¿Para qué estamos en el mundo? El crecimiento y el amor son transversales al dolor: nada crece si no duele. "Las personas que no han sufrido son como iglesias sin bendecir", versaba el poeta Luis Rosales.
El dolor, por tanto, es la semilla que gesta nuestro viaje; en ella crecemos, como en un útero legítimo. Es extraña a nuestros egos, porque pensamos que nadie merece sufrir. Dios "llora" nuestro dolor como un padre lamenta el sufrimiento de un hijo, pero sabe que forma parte de un plan inevitable y mayor.

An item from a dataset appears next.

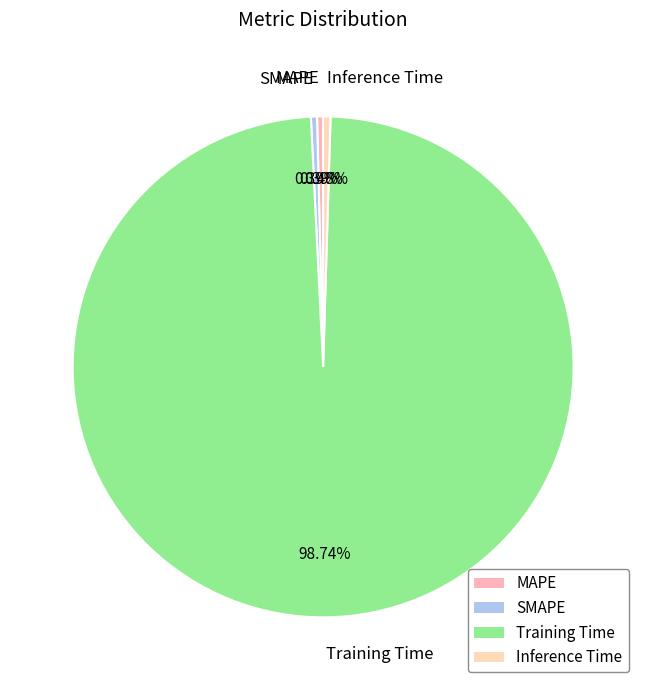

Which category has the biggest portion of the pie?

Training Time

Estamos en el mundo para crecer, para caminar un trecho de Alfa a Omega. Cada paso es un aprendizaje nuevo, cada dolor es un nacimiento...
Sólo olvidar orar en cada instante del aprendizaje entristece; Dios habla a través del dolor y el humano sufrimiento nos ciega para la oración.
Yo no he parado, sin embargo, entre gruesas lágrimas, de pedir una tregua a mi dolor físico en los últimos tiempos. Casi sólo esa oración, tal vez un "gracias, Padre, por la vida, por la oportunidad...", y se diluía mi conexión ante los tormentos de mis huesos y nervios, y me olvidaba, y me olvido. Me empeño en prender aquella luz de su presencia, no obstante, entre las brumas del horror que estoy pasando le digo: "aunque tenga que ir toda mi vida con una muleta, pero quítame el dolor, Padre" y desear morir entrevera esa petición...
Cada vez peor, cada vez más encorvada, más despacio, más dolor, cada vez, más cárcel de desesperación, de pastillas y fisioterapia barata. Cada vez más cerca de Omega, pero infinitamente lejos de tan sólo pensar en llegar, encerrada en un cuerpo que no se tiene en pie.
"¡Dios, no me dejes!", son las únicas palabras que salen de mi garganta, mientras trato de llegar a las pastillas, arrastrándome por la casa.
¿Para qué estamos en el mundo? ¿Podré contar un palmo de mi espíritu más crecido o no lo soportaré y la depresión vendrá antes?